By default, OLS in statsmodels does not include the constant term (i.e. the intercept) in the linear equation. (The constant term corresponds to a column of ones in the design matrix.)
import numpy as np
from matplotlib import pyplot as plt
import seaborn as sns
import statsmodels.api as sm
from statsmodels.stats.outliers_influence import summary_table
x = np.linspace(0,10)
y = 3*np.random.randn(50) + x
X = sm.add_constant(x)
res = sm.OLS(y, X).fit()
st, data, ss2 = summary_table(res, alpha=0.05)
fittedvalues = data[:,2]
predict_mean_se = data[:,3]
predict_mean_ci_low, predict_mean_ci_upp = data[:,4:6].T
predict_ci_low, predict_ci_upp = data[:,6:8].T
plt.figure(1)
plt.subplot(211)
plt.plot(x, y, 'o', label="data")
plt.plot(X, fittedvalues, 'r-', label='OLS')
plt.plot(X, predict_ci_low, 'b--')
plt.plot(X, predict_ci_upp, 'b--')
plt.plot(X, predict_mean_ci_low, 'g--')
plt.plot(X, predict_mean_ci_upp, 'g--')
plt.legend()
plt.subplot(212)
sns.regplot(x=x, y=y,label="sns")
plt.legend()
plt.show()
However, the plot looks strange now.
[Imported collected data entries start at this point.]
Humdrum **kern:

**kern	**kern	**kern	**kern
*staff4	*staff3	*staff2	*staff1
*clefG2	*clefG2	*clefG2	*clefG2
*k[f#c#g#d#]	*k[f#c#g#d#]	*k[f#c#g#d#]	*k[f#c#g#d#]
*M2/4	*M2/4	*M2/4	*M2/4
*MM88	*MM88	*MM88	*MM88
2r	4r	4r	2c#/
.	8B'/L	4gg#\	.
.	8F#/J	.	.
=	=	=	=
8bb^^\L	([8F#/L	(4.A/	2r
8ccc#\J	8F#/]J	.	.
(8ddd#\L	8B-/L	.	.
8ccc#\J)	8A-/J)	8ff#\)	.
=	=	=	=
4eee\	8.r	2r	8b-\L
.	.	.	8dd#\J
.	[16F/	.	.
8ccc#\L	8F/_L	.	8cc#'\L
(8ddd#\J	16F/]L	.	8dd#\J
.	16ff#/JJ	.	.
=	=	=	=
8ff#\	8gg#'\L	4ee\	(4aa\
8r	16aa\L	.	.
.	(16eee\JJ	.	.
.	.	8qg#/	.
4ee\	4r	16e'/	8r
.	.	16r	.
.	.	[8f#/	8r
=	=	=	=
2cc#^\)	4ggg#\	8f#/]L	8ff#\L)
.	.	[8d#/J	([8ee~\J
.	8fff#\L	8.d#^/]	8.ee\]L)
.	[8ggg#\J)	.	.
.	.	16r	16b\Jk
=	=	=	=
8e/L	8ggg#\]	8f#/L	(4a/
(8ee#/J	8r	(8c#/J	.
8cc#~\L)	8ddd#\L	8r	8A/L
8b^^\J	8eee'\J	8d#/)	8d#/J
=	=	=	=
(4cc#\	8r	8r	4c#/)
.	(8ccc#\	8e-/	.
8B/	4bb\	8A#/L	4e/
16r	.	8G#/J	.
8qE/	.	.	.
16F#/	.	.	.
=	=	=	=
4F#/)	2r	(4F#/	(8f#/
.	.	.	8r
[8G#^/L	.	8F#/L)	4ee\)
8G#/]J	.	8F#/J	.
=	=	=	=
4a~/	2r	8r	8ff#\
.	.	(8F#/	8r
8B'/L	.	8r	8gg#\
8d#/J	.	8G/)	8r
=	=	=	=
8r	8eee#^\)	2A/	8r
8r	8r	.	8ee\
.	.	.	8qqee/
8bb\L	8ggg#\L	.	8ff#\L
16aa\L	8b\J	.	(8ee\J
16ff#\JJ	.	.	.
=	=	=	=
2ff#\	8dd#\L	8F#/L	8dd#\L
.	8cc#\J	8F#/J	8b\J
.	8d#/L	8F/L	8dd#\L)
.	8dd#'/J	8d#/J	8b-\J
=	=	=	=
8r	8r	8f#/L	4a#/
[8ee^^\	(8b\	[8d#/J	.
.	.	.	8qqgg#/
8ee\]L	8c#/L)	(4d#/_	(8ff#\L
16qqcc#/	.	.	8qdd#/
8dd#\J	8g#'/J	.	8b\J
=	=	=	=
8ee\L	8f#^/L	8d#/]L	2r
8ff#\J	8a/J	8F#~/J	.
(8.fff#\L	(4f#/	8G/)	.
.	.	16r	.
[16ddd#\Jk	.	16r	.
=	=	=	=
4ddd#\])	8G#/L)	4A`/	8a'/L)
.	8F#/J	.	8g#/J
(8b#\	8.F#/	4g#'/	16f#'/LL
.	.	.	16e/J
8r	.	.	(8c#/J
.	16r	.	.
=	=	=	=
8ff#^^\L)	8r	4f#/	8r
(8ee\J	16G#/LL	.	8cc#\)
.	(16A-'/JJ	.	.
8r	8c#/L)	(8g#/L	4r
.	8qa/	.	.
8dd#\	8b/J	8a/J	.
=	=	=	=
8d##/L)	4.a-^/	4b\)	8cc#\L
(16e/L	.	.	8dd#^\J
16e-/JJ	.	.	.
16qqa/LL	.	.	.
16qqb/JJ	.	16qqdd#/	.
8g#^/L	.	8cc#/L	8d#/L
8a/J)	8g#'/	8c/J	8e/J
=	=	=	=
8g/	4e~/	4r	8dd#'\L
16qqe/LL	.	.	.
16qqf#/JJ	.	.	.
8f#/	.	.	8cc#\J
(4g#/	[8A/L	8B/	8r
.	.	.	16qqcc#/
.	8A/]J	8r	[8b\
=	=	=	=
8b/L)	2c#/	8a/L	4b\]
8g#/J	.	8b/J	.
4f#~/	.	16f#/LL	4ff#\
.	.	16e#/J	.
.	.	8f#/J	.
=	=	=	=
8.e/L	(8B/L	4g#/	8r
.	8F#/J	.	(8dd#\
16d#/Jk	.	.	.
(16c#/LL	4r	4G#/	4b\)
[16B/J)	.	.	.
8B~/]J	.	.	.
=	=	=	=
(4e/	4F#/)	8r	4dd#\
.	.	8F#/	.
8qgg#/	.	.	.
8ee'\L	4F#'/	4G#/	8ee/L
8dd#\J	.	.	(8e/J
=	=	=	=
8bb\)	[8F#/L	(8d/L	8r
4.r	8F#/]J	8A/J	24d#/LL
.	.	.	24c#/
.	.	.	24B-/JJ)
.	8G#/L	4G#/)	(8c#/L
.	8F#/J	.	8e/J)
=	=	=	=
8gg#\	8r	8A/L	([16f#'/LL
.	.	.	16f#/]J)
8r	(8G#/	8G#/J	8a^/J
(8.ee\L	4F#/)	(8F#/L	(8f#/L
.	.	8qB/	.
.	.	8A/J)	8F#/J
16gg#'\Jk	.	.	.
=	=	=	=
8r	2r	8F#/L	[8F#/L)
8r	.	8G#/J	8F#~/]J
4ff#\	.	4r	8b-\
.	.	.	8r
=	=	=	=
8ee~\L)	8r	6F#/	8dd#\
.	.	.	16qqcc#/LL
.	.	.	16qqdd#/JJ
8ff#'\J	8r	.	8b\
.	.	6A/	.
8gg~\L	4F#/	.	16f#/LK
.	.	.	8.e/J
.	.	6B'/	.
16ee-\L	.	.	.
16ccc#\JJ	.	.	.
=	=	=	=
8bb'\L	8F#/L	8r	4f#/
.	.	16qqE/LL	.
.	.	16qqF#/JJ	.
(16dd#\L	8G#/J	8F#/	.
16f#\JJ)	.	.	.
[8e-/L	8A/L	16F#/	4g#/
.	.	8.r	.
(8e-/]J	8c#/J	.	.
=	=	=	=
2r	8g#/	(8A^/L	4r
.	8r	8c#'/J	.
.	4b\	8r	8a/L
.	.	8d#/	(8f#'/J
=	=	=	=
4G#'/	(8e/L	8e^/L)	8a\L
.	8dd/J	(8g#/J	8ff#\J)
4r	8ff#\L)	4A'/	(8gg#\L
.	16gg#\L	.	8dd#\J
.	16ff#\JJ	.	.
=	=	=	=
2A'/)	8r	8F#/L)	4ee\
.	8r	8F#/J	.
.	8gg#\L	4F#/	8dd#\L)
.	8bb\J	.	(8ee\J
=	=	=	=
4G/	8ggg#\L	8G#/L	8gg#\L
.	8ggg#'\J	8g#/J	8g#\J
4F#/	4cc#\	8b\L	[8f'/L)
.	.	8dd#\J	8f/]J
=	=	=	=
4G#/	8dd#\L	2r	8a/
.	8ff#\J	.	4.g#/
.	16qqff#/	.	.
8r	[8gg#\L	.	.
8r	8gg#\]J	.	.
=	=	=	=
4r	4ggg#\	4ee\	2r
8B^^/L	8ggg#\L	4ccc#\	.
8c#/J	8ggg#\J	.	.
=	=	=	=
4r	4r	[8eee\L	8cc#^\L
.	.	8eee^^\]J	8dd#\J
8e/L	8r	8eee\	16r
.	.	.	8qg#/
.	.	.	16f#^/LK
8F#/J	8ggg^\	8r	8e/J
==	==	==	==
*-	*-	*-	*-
Some odd lines and extra legends show up.
Edit2:
Differences between prediction interval and confidence interval, please see this web.
Edit3:
The exog contains all variables I want to include in the model, including a constant (a column of ones). So, we need to use X[:,1] without the column of ones for plot.
ax.plot(X[:,1], fittedvalues, 'r-', label='OLS')
ax.plot(X[:,1], predict_ci_low, 'b--')
ax.plot(X[:,1], predict_ci_upp, 'b--')
ax.plot(X[:,1], predict_mean_ci_low, 'g--')
ax.plot(X[:,1], predict_mean_ci_upp, 'g--')